We stand here this evening to honour veterinarians and the wonderful job they do to keep our livestock the best that it is. However, if this government is already letting its guard down with food produce, imagine the damage that will ensue if they also decide to decrease the security within our livestock and animal imports. Already in 2007 we saw the devastating effects that equine influenza had on Australia’s horse racing industry. Veterinary surgeons suggested that the virus must have been transmitted between the two locations by human error. The New South Wales government blamed the Eastern Creek Quarantine Station and demanded that the federal government hold an inquiry into the biosecurity breach. No such conclusion was ever reached. Had it been worse the effects could have been far more detrimental.
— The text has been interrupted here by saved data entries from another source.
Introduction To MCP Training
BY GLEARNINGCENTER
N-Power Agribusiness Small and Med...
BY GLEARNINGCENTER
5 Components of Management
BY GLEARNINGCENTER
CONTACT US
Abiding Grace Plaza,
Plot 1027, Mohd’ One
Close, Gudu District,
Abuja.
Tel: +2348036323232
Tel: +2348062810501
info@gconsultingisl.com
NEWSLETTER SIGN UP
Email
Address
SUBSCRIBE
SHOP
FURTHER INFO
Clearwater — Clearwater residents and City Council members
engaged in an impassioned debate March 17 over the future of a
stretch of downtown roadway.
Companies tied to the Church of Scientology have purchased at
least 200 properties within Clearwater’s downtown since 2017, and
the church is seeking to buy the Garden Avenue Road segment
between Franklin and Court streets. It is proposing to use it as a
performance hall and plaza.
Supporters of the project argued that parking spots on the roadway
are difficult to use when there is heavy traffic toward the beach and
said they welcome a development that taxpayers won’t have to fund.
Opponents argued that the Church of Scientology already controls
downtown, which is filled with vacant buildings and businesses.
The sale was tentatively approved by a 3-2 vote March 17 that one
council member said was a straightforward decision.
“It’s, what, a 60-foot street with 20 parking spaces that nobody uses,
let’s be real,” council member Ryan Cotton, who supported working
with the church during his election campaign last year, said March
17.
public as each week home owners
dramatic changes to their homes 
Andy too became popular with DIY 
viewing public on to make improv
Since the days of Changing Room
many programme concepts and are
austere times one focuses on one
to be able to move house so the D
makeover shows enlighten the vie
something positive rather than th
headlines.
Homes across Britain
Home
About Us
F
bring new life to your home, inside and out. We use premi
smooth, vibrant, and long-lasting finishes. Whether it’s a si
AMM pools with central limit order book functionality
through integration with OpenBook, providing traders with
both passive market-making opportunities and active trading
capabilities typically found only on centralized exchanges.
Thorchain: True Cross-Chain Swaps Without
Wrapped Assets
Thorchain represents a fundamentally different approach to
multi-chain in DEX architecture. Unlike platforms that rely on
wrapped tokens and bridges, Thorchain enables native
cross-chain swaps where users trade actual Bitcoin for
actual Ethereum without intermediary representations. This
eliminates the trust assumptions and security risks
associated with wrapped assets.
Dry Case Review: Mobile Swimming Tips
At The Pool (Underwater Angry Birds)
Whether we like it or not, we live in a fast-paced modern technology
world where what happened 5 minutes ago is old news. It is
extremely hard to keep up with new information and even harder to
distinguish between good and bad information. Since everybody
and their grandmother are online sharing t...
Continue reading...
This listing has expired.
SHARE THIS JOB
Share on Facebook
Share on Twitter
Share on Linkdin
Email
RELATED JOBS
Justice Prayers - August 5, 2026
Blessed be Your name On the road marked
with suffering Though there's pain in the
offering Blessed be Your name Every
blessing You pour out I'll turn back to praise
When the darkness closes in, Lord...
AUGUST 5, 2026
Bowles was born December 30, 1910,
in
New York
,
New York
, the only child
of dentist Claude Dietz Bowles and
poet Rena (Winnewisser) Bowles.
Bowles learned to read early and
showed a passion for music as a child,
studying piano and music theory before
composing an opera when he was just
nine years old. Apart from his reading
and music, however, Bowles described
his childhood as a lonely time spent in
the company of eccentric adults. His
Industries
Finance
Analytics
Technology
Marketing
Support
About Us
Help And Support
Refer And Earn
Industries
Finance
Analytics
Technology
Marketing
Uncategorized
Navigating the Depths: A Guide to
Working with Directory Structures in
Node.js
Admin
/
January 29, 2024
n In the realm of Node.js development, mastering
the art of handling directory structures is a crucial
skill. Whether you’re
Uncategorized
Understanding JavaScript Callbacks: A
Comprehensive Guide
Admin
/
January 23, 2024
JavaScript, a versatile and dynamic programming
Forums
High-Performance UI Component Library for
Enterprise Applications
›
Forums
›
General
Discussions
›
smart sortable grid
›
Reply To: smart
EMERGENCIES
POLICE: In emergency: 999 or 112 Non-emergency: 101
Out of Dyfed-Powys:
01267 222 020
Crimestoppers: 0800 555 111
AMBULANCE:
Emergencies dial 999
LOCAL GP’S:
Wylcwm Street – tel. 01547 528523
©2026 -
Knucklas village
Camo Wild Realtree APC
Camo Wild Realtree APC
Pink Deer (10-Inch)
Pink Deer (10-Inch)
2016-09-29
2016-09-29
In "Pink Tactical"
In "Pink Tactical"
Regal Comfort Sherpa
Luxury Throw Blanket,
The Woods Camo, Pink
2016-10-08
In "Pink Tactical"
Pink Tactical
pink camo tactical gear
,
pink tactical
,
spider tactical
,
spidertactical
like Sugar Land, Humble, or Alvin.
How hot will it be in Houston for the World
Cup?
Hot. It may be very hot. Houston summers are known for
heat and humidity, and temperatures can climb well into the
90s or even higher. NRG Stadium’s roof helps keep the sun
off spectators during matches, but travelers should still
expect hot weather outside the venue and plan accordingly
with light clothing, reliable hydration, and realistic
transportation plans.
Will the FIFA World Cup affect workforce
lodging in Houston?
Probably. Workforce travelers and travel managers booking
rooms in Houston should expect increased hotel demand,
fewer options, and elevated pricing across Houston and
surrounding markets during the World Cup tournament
The coalition has called on the Labor government to fund the Asian bee eradication program, and we have still not had a response from the minister in relation to it. The government should be protecting industries it is sworn to represent that help to keep the heart of Australia beating. Zebra chip in potatoes, bacterial canker in kiwi fruit and fire blight in apples are just some of the potential biosecurity risks we face in Australia because of the substandard quarantine and biosecurity systems and the lack of specialist scientists in Australia to provide the appropriate rigour in our process. The failure by the Labor government to invest the recommended $260 million per annum into our quarantine and biosecurity agencies and upgrade their antiquated IT systems is crucifying Australia’s border protection efforts. Weakened quarantine and biosecurity measures may not seem much to city slickers but this will ruin the livelihoods of regional and rural Australians. And I can assure you that the people in the city will be up in arms when they can no longer access quality produce from heartland Australia.